───── PAGE EXCERPT ─────

# Husqvarna Makes Poulan?



## JohnG (Jan 26, 2016)

Was told Husqvarna makes Poulan. Except for color, they do appear identical. Anyway, I didn't see a Poulan forum so I'm posting here. Just bought a Poulan Model #: 961940013 at Sams Club. It has a headlight. 

Does the headlight remain on always? Unable to find a switch, saw no mention in the manual.

Thanks!
JohnG


----------



## Shryp (Jan 1, 2011)

I don't know specifics of your machine, but generally the headlights on blowers are always on when the engine is running.


----------



## nwcove (Mar 2, 2015)

JohnG said:


> Was told Husqvarna makes Poulan. Except for color, they do appear identical. Anyway, I didn't see a Poulan forum so I'm posting here. Just bought a Poulan Model #: 961940013 at Sams Club. It has a headlight.
> 
> Does the headlight remain on always? Unable to find a switch, saw no mention in the manual.
> 
> ...


good chance both the husqvarna and poulan are mtd made machines, headlight is normally on always.


----------



## sscotsman (Dec 8, 2010)

nwcove said:


> good chance both the husqvarna and poulan are mtd made machines, headlight is normally on always.


Actually, there is a 100% chance both the Husqvarna and the Poulan are not made by MTD! 

Yes, Poulan snowblowers are made by Husqvarna, but neither are related to MTD in any way...Husqvarna is an independant snowblower manufacturer.

Scot


----------



## bad69cat (Nov 30, 2015)

I haven't had any Poulans in the shop to look them over but I am betting they have slightly lower end components over the Husqvarna . Much like MTD now makes Cub - they use better components on the Cub stuff and meet different specs. They also make a lot of lesser models for the box stores. Just depends on what toppings you want on your ice cream I guess! Any of them will do well with care - some will need more than others.

On the other hand - on chainsaws the Poulans are best used as wheel chocks for very large trucks while the Husqvarna saws do the real work. Huge differences there....


----------

─────

== WRITTEN EXERCISE 1 ==
Can you retype the Husqvarna and Poulan thread from "Actually, there is" up to and including "(Nov 30, 2015)"?

───── ROWS ─────

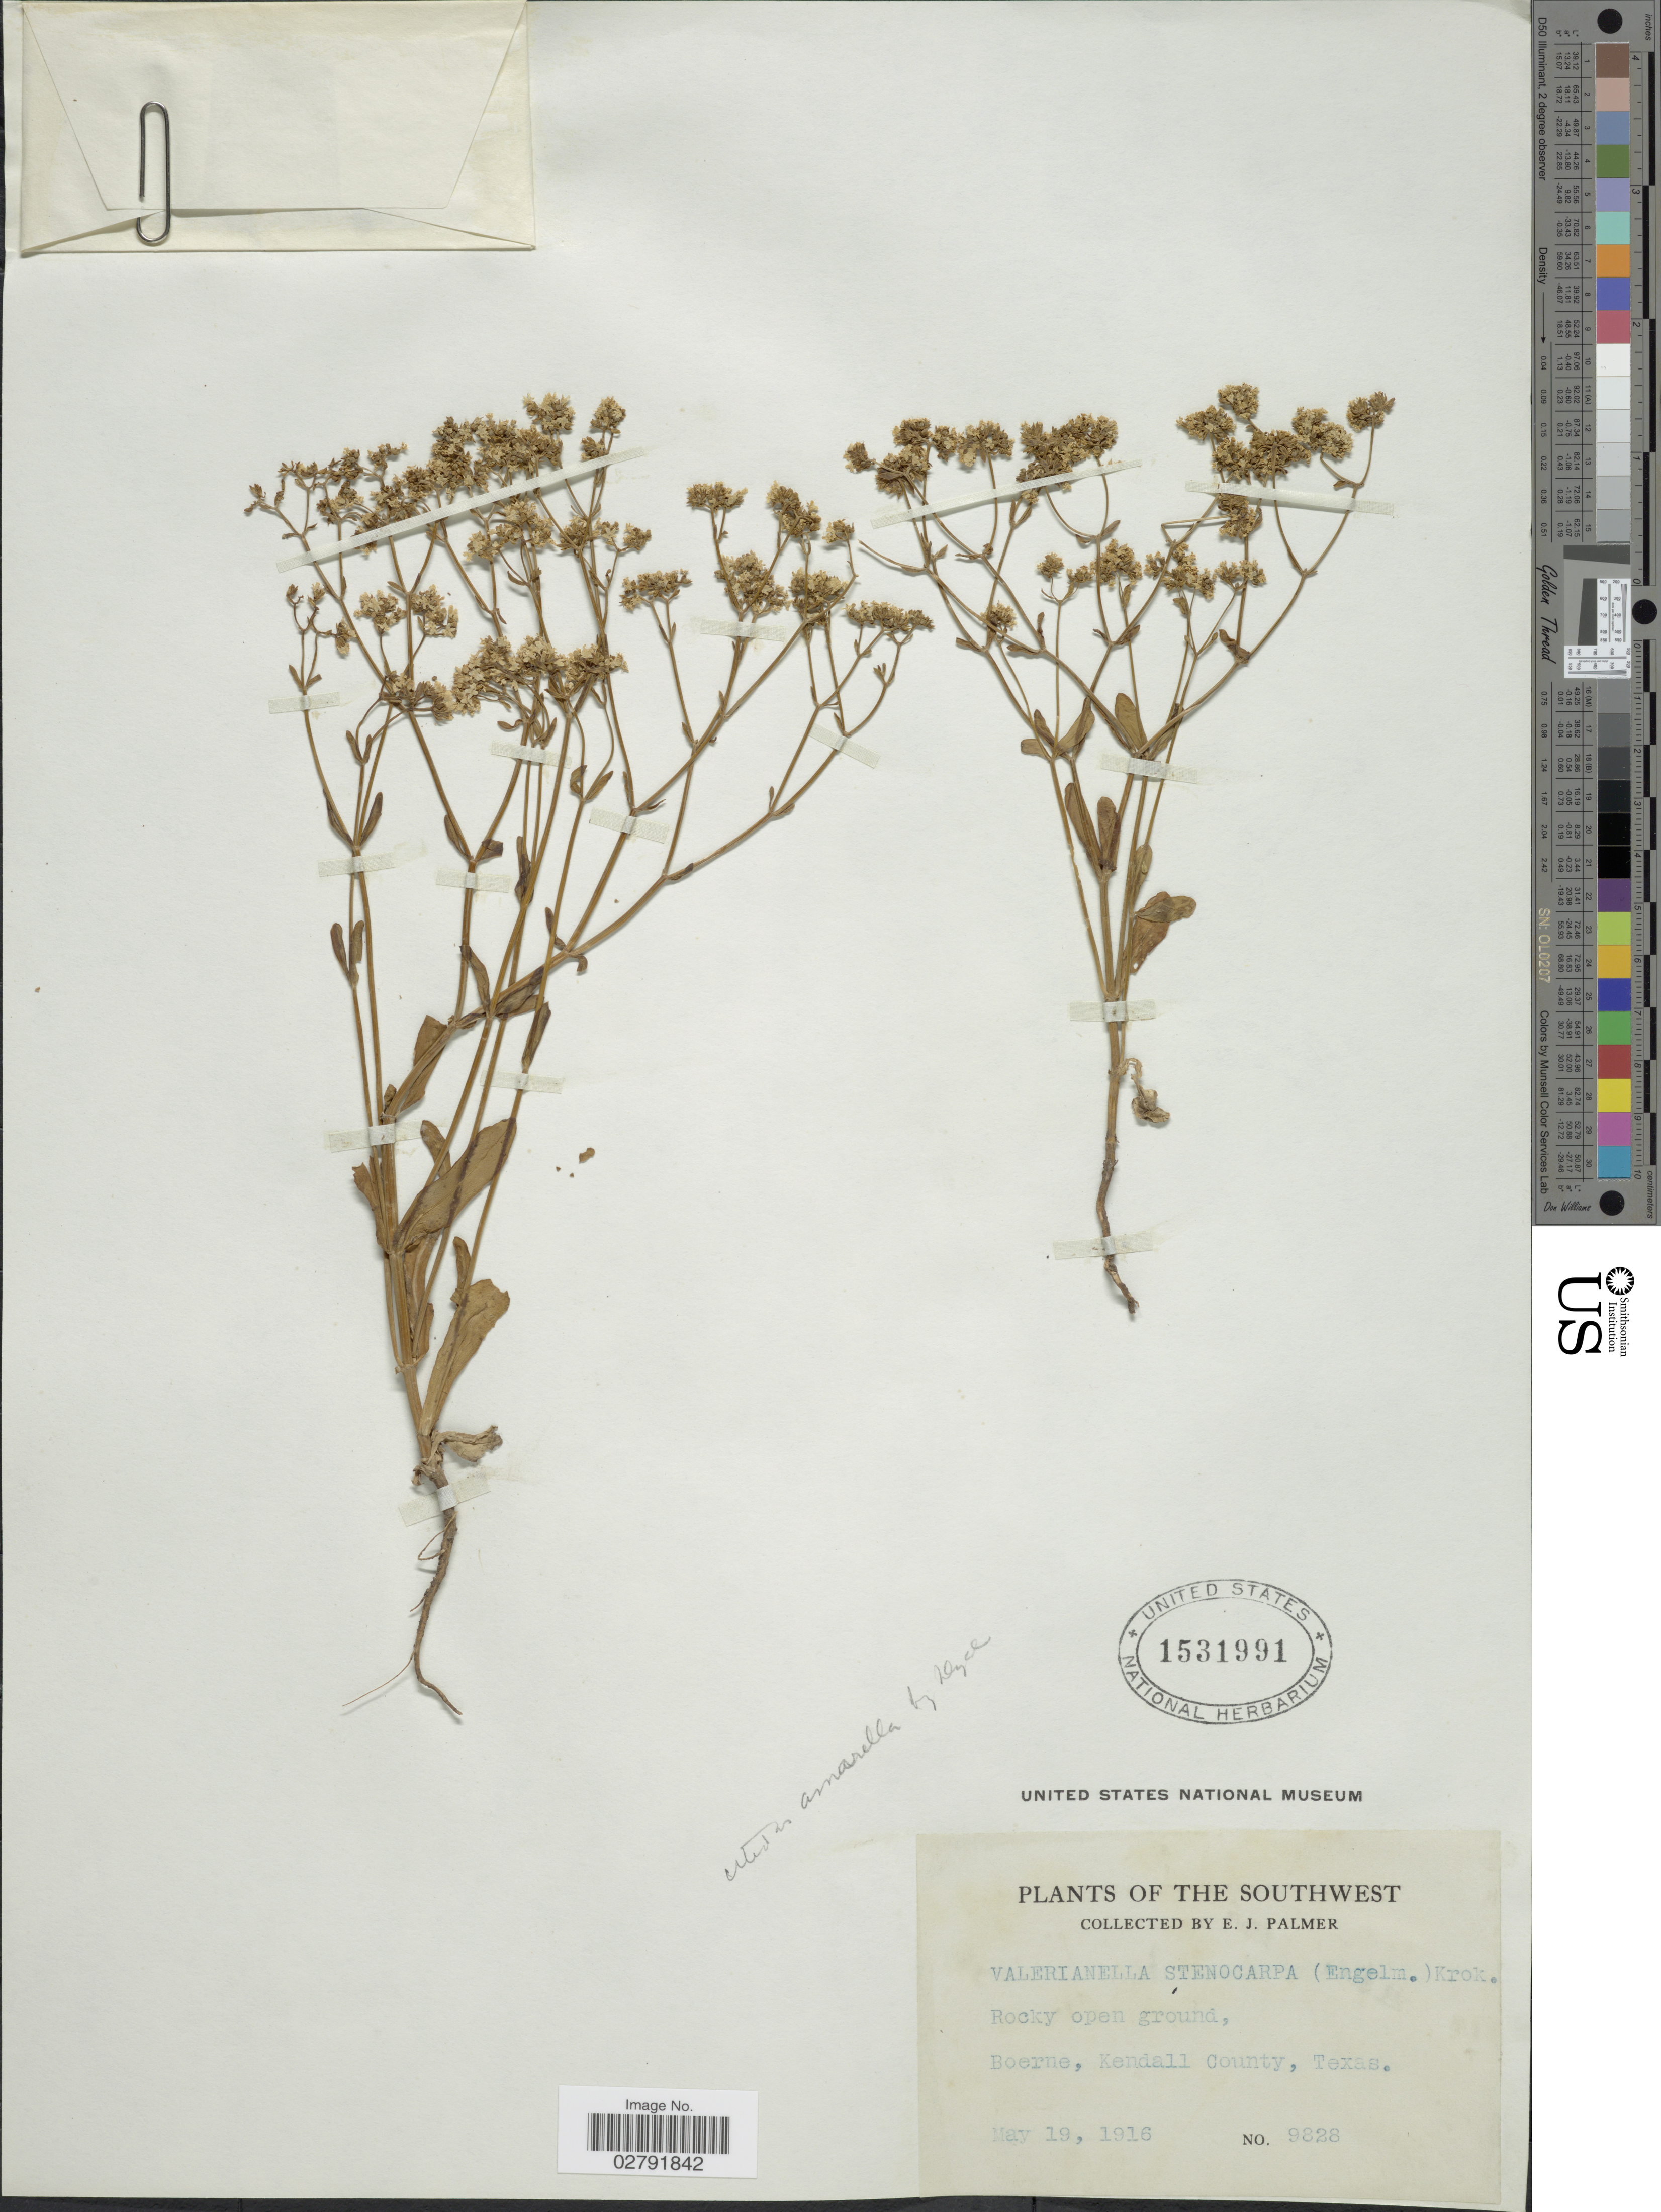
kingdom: Plantae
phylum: Tracheophyta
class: Magnoliopsida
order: Dipsacales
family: Caprifoliaceae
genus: Valerianella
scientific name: Valerianella amarella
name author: (Lindl. ex Engelm.) Krok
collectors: E. J. Palmer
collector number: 9826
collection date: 1916-05-19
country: United States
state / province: Texas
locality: Southwest. Boerne, Kendall County.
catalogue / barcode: US 1531991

─────

== WRITTEN EXERCISE 2 ==
In the records, could you change "locality" to "site" in the lines from the one with "collection date: 1916-05-19" up to and including the last line of the records, and give back only those lines?

== CORRECT RESULT 1 ==
Actually, there is a 100% chance both the Husqvarna and the Poulan are not made by MTD! 

Yes, Poulan snowblowers are made by Husqvarna, but neither are related to MTD in any way...Husqvarna is an independant snowblower manufacturer.

Scot


----------



## bad69cat (Nov 30, 2015)

== CORRECT RESULT 2 ==
collection date: 1916-05-19
country: United States
state / province: Texas
site: Southwest. Boerne, Kendall County.
catalogue / barcode: US 1531991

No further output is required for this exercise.